# Free Wild Hog Removal



## CUTTERS (Oct 5, 2004)

wild hogs population is growing rapidly in the state of fl. and ga. we provide a free service to farmers and land owners to control and remove nuisance wild hogs. HOG DOGS: the most reliable way to remove hogs,using speacially train dogs that find,bay and catch hogs alive.if you are interested in this FREE wild hog removal service,please contact "CUTTERS"  .  thank you. from our hog removal team


----------



## sr.corndog (Oct 5, 2004)

*free wild hog removal*

Good luck getting a nibble most hunters hate Howgs few ever call! Sorry! I hunt and catch also I use catahoulas and blackmouth curs!


----------



## CUTTERS (Oct 6, 2004)

sr.corndog said:
			
		

> Good luck getting a nibble most hunters hate Howgs few ever call! Sorry! I hunt and catch also I use catahoulas and blackmouth curs!

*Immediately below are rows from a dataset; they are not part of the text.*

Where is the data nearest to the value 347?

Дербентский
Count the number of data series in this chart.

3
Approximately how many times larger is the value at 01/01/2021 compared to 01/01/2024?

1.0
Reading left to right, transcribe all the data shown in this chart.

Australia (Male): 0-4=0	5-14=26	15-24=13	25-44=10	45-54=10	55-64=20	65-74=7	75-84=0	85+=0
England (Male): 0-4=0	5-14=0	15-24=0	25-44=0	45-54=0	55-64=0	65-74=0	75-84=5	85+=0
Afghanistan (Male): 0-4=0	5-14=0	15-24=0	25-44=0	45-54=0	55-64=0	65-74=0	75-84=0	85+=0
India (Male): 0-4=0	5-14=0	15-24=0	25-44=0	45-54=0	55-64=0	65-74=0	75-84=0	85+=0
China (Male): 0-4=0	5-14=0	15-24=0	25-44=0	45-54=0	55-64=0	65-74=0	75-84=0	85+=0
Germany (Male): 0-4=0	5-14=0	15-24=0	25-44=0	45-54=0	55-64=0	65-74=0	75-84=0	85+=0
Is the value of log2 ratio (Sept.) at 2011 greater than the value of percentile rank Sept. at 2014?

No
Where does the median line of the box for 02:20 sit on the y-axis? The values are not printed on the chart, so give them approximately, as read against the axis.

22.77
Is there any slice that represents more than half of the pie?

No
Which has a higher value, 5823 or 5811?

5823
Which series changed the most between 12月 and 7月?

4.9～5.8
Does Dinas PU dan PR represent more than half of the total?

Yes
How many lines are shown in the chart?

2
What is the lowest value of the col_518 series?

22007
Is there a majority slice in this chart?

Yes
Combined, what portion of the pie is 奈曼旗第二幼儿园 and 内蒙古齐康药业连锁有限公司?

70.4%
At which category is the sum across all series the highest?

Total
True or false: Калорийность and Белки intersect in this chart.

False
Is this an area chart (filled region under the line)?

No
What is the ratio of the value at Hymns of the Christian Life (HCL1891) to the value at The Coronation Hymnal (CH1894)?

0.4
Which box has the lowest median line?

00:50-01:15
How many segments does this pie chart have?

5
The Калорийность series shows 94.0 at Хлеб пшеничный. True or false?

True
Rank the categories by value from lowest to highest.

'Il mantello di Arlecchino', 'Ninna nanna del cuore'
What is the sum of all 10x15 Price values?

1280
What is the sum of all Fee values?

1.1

WELL SOMETIMES WHAT I DO IS VISIT FARMERS AND LAND OWNERS,AND MOST OF THEM WILL NOT LET YOU HUNT THE FIRST TIME,BUT IF YOU GO AND TALK TO THEM AND MAKE FRIENDS AND HELP THEM OUT IN THEIR FARM AND LET THEM GET TO KNOW YOU,THEN SOME WILL LET YOU DO IT,NOT MOST BUT ANY IS GOOD,I HAVE FRIENDS IN DUBLIN GA. AND IN MIDDLE GA. THAT CALL ME IF THEY HAVE ANY WILD HOG PROBLEMS,I GIVE THEM MEAT AND ALSO HELP WITH ANY WORK NEEDED AT THEIR FARM,SOMETIMES THAT PAYS OFF ,I HUNT BMC'S AND FL. CUR DOGS AND CATCH WITH EITHER BULLDOGS OR PITS,I LOVE HOG HUNTING,ITS A RUSH.LOL.CUTTERS


----------



## Toliver (Oct 9, 2004)

I can assure you guys that if I start getting a problem with hogs, this forum will be the first to know and y'all can fight amongst yourselves as to who's gonna go get the dang things.  Milkman better keep them rascals north of I-20!!  I DON'T WANN'EM!!!


----------



## CUTTERS (Oct 9, 2004)

Toliver said:
			
		

> I can assure you guys that if I start getting a problem with hogs, this forum will be the first to know and y'all can fight amongst yourselves as to who's gonna go get the dang things.  Milkman better keep them rascals north of I-20!!  I DON'T WANN'EM!!!


WELL TOLIVER I THINK THAT YOU CAN CALL CORNDOG AND CUTTERS AND WE'LL GET THE JOB DONE,NO MORE HOGS,NO MORE PROBLEMS AND NO SHOOTING WHAT SO EVER,CATCH AND TIE,LETS GIVE THEM HOGS SOME ****.LOL.CUTTERS


----------